I drive for a few minutes to clear my head, but I just can’t let it go. So I call the clinic and ask to speak to the clinic manager. In fact, I have to call four times because it keeps dropping the call. When I do finally get the clinic manager on the phone, she is appalled. (They usually are.) But she also informs me that this individual “does not normally work here, and she wouldn’t.” Apparently, the clinic manager’s had her own issues with this young woman.

After a brief conversation in which she apologizes three times for the woman’s behavior, I thank the manager and the call ends, crisis averted and my insurance company’s $700 worth of tests firmly in their “win” column for the day. But the call left me thinking about all those Karens out there. No, not the racists assclowns who report children selling lemonade or men birding. I was thinking about the more run-of-the-mill, “I need to speak with your manager” Karens who we see screaming their heads off because their latte was too hot or not hot enough, the ones who are upset that the restaurant lost the reservation for their grandmother’s 100th Birthday Dinner. You know–the sympathetic Karens, the ones where we are both laughing and sad, because we realize, “there, but for the grace of God, go I.”

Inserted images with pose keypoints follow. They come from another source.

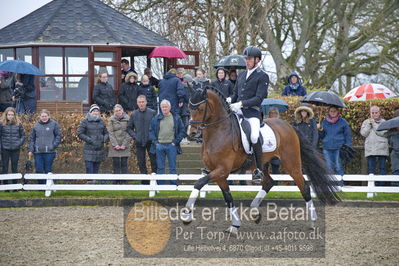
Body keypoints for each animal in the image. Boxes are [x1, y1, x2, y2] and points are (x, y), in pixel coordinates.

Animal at [181, 86, 340, 234]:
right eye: (189, 107)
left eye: (201, 108)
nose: (191, 133)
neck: (219, 131)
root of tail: (289, 126)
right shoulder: (218, 173)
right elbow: (228, 197)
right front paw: (234, 225)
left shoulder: (222, 170)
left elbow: (199, 183)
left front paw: (187, 214)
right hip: (262, 164)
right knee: (269, 182)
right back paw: (254, 211)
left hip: (291, 164)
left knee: (304, 188)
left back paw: (312, 221)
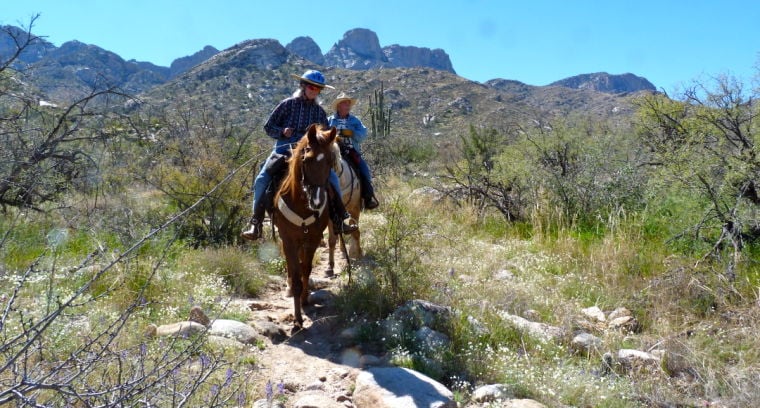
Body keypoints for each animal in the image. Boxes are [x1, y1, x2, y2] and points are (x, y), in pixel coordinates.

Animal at [270, 122, 336, 330]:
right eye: (306, 159)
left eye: (330, 161)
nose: (317, 201)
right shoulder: (288, 240)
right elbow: (297, 274)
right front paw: (297, 321)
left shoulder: (313, 239)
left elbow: (306, 269)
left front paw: (305, 299)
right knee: (292, 267)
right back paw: (290, 287)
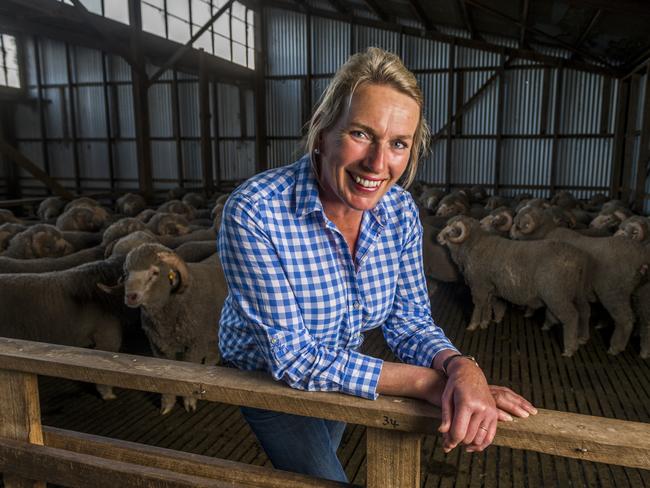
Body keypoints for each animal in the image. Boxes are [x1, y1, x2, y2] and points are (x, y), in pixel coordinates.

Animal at [104, 242, 228, 414]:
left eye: (155, 273)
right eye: (126, 273)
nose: (130, 296)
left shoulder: (195, 345)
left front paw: (189, 403)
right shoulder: (159, 347)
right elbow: (165, 378)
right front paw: (167, 405)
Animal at [436, 215, 592, 356]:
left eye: (452, 230)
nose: (437, 238)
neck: (473, 245)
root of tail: (579, 260)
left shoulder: (479, 284)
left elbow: (479, 305)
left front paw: (473, 325)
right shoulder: (489, 286)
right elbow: (488, 304)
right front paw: (486, 321)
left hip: (556, 294)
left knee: (571, 316)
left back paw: (570, 349)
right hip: (578, 291)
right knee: (584, 311)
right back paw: (582, 338)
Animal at [508, 206, 644, 354]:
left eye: (519, 225)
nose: (511, 235)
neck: (546, 233)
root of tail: (639, 257)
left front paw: (546, 323)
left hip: (614, 293)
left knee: (625, 319)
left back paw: (615, 348)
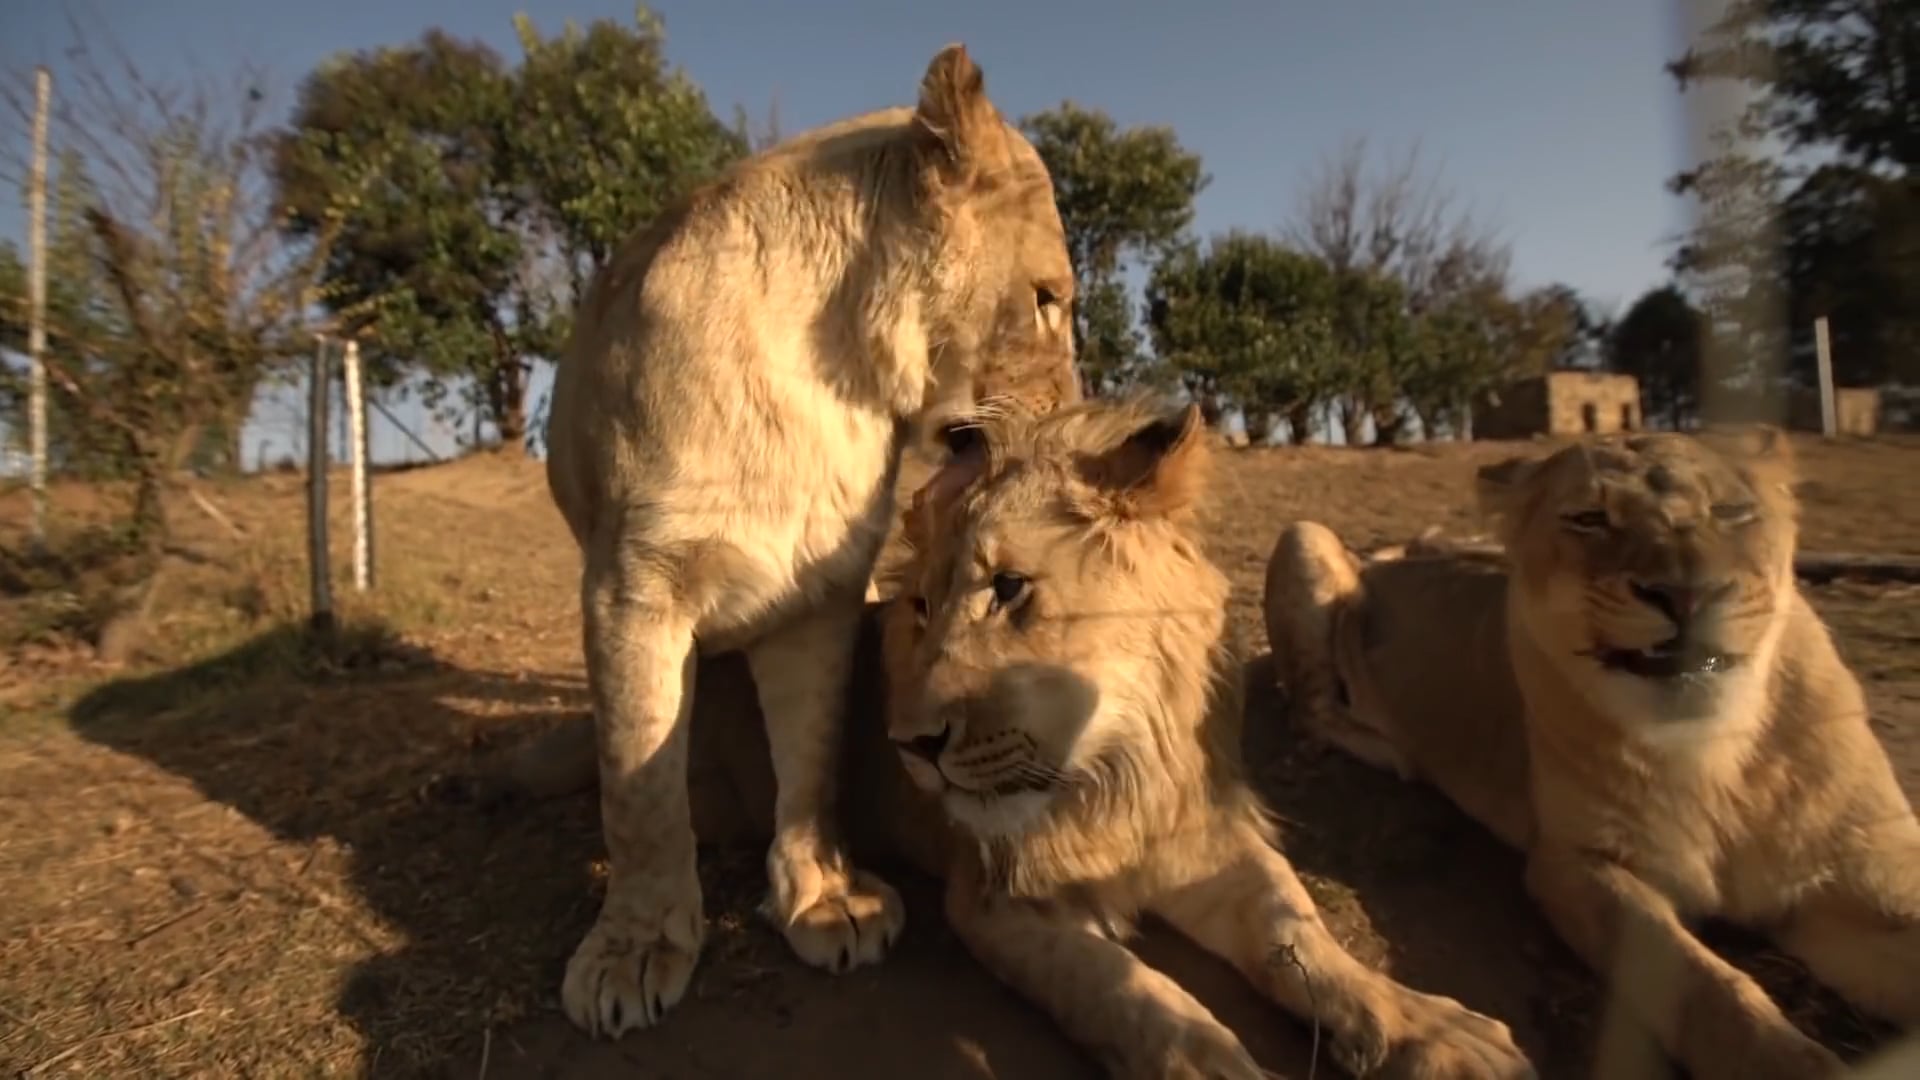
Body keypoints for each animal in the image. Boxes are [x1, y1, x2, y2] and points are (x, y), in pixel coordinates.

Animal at [491, 399, 1533, 1078]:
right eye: (919, 606)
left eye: (1011, 589)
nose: (910, 745)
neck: (1109, 771)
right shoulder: (995, 900)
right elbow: (1128, 989)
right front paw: (1210, 1058)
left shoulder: (1205, 839)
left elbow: (1300, 936)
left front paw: (1432, 1031)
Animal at [540, 43, 1078, 1036]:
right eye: (1049, 299)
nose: (1070, 421)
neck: (836, 384)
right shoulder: (633, 587)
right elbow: (639, 783)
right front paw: (634, 947)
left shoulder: (819, 594)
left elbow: (813, 757)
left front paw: (825, 899)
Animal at [1263, 429, 1920, 1080]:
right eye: (1589, 517)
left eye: (1733, 511)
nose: (1687, 593)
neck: (1720, 753)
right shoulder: (1576, 864)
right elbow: (1707, 988)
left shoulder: (1867, 870)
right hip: (1302, 535)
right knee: (1311, 713)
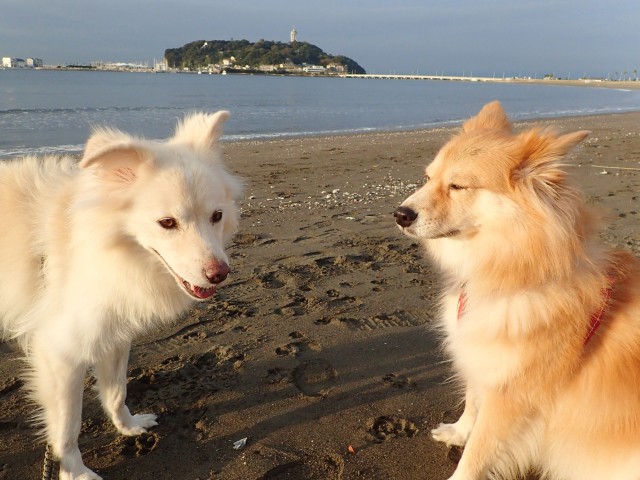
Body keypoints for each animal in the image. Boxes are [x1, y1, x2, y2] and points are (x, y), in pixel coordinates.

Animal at [0, 110, 242, 478]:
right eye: (167, 223)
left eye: (216, 216)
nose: (220, 274)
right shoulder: (60, 353)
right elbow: (67, 427)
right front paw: (75, 472)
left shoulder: (114, 334)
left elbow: (116, 391)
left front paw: (127, 427)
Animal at [396, 99, 640, 478]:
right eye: (427, 178)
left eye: (458, 186)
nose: (400, 214)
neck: (513, 272)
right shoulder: (482, 357)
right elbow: (472, 400)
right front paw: (459, 431)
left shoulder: (514, 395)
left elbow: (478, 452)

I start thinking about compassion. It’s easy to show compassion to someone who is, in turn, showing compassion to you. But compassion on a one-way street? That’s the hard one. Sometimes, I know I fall short of exhibiting that compassion in the face of anger. And God knows I’ve had more than my fair share of that over the years. (Google me. Click “News” and then read about ten years’ worth of posts. It’s all there.) It’s something I struggle with, and I’m not sure I’ll ever master.

And working in the medical field right now can’t be easy. So today, when I go for my 1:30 appointment to get my brain poked, my throat scratched, and my ears examined, I think I’ll show up with a bucket of Pumpkin Spice Something from Starbucks and a dozen donuts.